Jonah, not God, is the one who has become quick to anger and abounding in judgment, who has shown no mercy, no grace, and no love.  What Jonah fails to understand is that God is not an unbiased, neutral God.  The God of Scripture, the God of both the Old and New Testament is not a blind God who judges without prejudice or favor, but a God who judges out of a self-giving, forgiving love. 

Our God is a God who deeply cares for all of God’s creation, whose scales of justice tips in biased favor for the poor, the oppressed, the broken, not only economically and socially, but also morally and spiritually.  Our God is a God who sees and knows every repentant heart and every repentant mind, and judges us by God’s own loving justice that is for us and not against us, and by a just love that calls us and helps us to live genuine human lives.

And so the book of Jonah comes to an end, but the story of Jonah does not.  God leaves a question for Jonah to answer.  “And should I not be concerned about Nineveh, that great city, in which there are more than a hundred and twenty thousand persons who do not know their right hand from their left, and also many animals”? 

How did Jonah answer God’s question, we cannot finally say.  Did he remain angry and unrepentant, or did he come to recognize the wideness of God’s mercy, grace, and steadfast love?  Did he continue to have judgment in his heart for people not like him, or did he finally come to see others in a different light, as people for whom God is for as well?  Did he remain captive by the chains of hatred and prejudice for outsiders, or did he finally discover the joy of knowing that the loving and just God does not judge us by what we deserve, but instead gives us what we need. 

Maybe in the end, God’s question is not so much a question for Jonah to answer, as much as it is a question for us to answer.  Maybe we need to take a long hard look at ourselves and be able to recognize those times, those feelings and thoughts, when we too have the symptoms of the Jonah syndrome.  The Jonah syndrome that believes God should act according to our will, that God is for us insiders only, that outsiders are beyond the reach of God’s saving grace and mercy and forgiveness.   

Jesus once told a parable about workers in the vineyard, who had worked all day, but became angry when others were hired at the end of the day and received the same pay.  That parable also ended with a question by the vineyard owner, “Am I not allowed to do what I choose with what belongs to me?

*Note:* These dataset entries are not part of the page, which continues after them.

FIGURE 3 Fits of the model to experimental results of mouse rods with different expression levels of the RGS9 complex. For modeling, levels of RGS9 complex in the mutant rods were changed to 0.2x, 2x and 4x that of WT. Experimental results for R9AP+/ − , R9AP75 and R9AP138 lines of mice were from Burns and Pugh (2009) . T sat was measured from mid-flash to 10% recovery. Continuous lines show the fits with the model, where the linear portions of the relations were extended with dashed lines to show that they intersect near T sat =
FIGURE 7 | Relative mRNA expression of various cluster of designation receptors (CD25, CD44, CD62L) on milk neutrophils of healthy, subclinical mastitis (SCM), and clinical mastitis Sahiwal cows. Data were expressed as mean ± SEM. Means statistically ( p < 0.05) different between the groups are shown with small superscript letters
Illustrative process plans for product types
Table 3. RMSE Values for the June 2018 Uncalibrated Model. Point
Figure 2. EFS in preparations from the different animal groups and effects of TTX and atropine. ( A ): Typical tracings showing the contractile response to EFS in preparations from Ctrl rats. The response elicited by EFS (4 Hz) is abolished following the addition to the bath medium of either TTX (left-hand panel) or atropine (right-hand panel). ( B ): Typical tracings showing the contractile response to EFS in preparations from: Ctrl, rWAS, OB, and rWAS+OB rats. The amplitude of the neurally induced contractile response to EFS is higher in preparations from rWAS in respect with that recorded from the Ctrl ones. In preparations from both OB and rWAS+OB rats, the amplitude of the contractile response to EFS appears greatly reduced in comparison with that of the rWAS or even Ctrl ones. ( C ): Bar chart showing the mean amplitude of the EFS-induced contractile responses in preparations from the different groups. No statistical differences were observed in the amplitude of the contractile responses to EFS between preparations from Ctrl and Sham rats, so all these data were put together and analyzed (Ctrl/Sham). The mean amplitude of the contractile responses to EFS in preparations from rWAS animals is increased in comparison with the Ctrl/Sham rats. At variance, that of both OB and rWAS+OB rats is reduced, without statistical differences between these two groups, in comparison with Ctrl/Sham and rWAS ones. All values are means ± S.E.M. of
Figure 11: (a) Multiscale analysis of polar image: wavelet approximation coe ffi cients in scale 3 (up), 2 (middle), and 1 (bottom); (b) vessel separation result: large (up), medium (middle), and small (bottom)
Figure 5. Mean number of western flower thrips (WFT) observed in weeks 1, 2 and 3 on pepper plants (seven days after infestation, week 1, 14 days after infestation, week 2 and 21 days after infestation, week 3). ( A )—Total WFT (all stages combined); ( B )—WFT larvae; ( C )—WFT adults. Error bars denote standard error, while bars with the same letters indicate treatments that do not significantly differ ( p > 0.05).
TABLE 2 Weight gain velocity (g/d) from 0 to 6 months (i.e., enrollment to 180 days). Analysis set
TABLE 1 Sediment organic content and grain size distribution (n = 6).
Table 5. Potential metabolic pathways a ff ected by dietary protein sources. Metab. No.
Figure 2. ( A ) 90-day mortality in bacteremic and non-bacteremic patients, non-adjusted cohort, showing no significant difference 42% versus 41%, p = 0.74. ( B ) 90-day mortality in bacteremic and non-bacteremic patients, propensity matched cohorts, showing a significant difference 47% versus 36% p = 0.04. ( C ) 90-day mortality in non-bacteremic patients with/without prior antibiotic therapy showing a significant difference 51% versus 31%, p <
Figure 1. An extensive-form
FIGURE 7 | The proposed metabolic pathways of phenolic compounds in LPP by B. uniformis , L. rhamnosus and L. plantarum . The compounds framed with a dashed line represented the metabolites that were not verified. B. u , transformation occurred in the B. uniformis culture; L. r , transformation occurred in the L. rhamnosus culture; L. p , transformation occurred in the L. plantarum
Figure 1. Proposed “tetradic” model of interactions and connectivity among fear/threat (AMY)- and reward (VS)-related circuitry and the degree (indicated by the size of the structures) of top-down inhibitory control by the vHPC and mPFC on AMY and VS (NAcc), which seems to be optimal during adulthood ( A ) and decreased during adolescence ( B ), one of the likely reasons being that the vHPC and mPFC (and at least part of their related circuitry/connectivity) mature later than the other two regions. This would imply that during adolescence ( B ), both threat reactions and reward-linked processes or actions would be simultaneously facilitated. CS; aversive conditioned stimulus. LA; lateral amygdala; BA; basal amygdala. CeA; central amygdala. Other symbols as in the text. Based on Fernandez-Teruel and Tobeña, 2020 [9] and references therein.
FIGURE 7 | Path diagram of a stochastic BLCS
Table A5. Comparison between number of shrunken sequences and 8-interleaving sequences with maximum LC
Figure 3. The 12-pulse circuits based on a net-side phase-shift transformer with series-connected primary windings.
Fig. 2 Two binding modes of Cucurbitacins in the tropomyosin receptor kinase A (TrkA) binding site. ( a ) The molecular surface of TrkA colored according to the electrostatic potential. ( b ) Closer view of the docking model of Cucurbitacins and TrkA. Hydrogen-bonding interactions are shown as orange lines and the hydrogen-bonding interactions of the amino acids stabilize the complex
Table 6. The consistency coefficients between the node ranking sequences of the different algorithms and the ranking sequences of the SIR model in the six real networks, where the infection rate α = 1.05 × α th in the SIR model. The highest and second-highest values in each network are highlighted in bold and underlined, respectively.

Or are you envious because I am generous?”

Maybe in the end, the story of Jonah is a story about ourselves, and a reminder about the God in whom we worship and service.  Through the story of Jonah, we too know just how much God has done for us, how God has shown us over and over again God’s steadfast love and amazing grace through Jesus Christ in spite of our own attempts to flee from God’s presence.  This is why this story of Jonah is such a special story. 

This story is the great reminder that the God of Abraham, Isaac, and Jacob, the God we know in the person of Jesus Christ, is the God who has compassion, not only for us insiders, but for all people in the world.  This story is the great proclamation that God’s will for all of God’s creation is to save it. 

Whenever you read this story, and I hope you read it over and over again, be sure to talk off your shoes, for you will be standing on holy ground.   Amen.